The previous description of the disclosed embodiments is provided to enable any person skilled in the art to make or use the present invention. Various modifications to these embodiments will be readily apparent to those skilled in the art, and the generic principles defined herein may be applied to other embodiments without departing from the spirit or scope of the invention.
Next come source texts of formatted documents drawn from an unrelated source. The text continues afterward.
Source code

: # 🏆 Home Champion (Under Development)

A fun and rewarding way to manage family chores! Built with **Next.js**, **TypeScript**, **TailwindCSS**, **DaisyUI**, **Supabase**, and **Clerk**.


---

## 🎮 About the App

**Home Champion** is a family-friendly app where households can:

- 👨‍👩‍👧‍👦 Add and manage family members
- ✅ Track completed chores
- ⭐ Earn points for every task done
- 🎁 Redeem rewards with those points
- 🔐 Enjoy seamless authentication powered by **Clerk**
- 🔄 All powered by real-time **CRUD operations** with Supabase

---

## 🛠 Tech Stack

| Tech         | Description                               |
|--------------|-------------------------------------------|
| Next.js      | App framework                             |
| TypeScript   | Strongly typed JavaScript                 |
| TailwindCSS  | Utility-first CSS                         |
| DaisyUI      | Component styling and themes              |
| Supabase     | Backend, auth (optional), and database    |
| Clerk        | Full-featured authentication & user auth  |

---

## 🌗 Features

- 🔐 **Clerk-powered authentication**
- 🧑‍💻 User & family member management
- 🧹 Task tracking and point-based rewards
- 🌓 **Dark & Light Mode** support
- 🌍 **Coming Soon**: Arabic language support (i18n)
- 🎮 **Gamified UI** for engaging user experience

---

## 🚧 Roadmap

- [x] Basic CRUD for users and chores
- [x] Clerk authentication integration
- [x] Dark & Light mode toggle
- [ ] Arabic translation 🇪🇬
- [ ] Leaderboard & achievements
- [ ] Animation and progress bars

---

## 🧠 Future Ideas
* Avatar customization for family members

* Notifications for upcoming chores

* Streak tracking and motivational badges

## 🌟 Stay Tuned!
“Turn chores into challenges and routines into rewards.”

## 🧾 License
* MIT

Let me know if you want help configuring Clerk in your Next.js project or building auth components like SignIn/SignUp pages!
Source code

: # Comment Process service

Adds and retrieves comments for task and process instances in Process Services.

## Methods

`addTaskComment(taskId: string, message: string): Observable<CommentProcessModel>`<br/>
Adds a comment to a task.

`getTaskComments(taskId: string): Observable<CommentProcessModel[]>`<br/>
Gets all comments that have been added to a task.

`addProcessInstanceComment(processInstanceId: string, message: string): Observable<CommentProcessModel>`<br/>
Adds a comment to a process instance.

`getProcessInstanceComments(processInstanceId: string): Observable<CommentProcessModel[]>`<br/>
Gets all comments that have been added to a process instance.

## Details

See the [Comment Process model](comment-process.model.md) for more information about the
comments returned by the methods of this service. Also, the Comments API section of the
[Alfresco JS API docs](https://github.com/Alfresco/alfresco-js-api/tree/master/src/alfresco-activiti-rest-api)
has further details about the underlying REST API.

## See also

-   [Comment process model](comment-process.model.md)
Thus, the present invention is not intended to be limited to the embodiments shown herein but is to be accorded the widest scope consistent with the principles and novel features disclosed herein.
Claims (8)
1. A dipping and quick-freezing method for improving the quality of frozen bullfrogs is characterized by comprising the following steps:
s1, bullfrog pretreatment: killing fresh bullfrog, removing frog head, viscera, peeling, washing with clear water, removing blood and viscera residue, and removing residual water on surface with filter paper;
s2, preparing a pickling liquid: calculating the weight of the glutamine transaminase according to a proportion, weighing, and adding the glutamine transaminase into water with the temperature of 10-20 ℃ to prepare a pickling liquid;
s3, rolling and pickling in vacuum: and (2) transferring the bullfrog pretreated in the step (S1) into a vacuum rolling and kneading machine, and mixing the bullfrog with the pickling solution 1: adding the pickling solution according to the mass ratio of 2.5, vacuumizing for 30s, rolling and kneading for a certain time, taking out the pickled bullfrog, and removing the residual pickling solution on the surface by using filter paper;
s4, quick freezing and freezing of bullfrogs: putting the bullfrog subjected to the dipping treatment in the step S3 into a vacuum packaging bag, carrying out vacuum heat sealing, and putting into dipping quick-freezing liquid at a certain temperature for dipping quick-freezing for 10min;
and S5, taking out the quick-frozen bullfrog soaked in the step S4, and freezing and storing in a refrigerator at the temperature of 18 ℃ below zero.
2. The dip-freezing method for improving the quality of frozen bullfrogs as claimed in claim 1, wherein the weight ratio of glutamine transaminase in the pickling solution in step S2 is 0.3-1.5%.
3. The immersion quick-freezing method for improving the quality of frozen bullfrogs as claimed in claim 2, wherein the weight ratio of glutamine transaminase in the salting liquid in step S2 is 0.3-0.9%.
4. The dip-freezing method of claim 3, wherein the glutamic-pyruvic transaminase content in the pickling solution in step S2 is 0.9% by weight.
5. The dipping and quick-freezing method for improving the quality of frozen bullfrogs as claimed in claim 1, wherein the vacuum tumbling and pickling time in step S3 is 20-60 min.
6. The quick-freezing method by dipping for improving the quality of frozen bullfrog as claimed in claim 5, wherein the vacuum tumbling and salting time in step S3 is 40-60 min.
7. The quick-freezing method by dipping for improving the quality of frozen bullfrog as claimed in claim 6, wherein the vacuum tumbling salting time in step S3 is 40min.
8. The dip-freezing method for improving quality of frozen bullfrogs as claimed in claim 1, wherein the weight ratio of glutamine transaminase in the preserving solution in step S2 is 0.9%, the vacuum tumbling preserving time in step S3 is 40min, and the freezing temperature in step S4 is-40 ℃.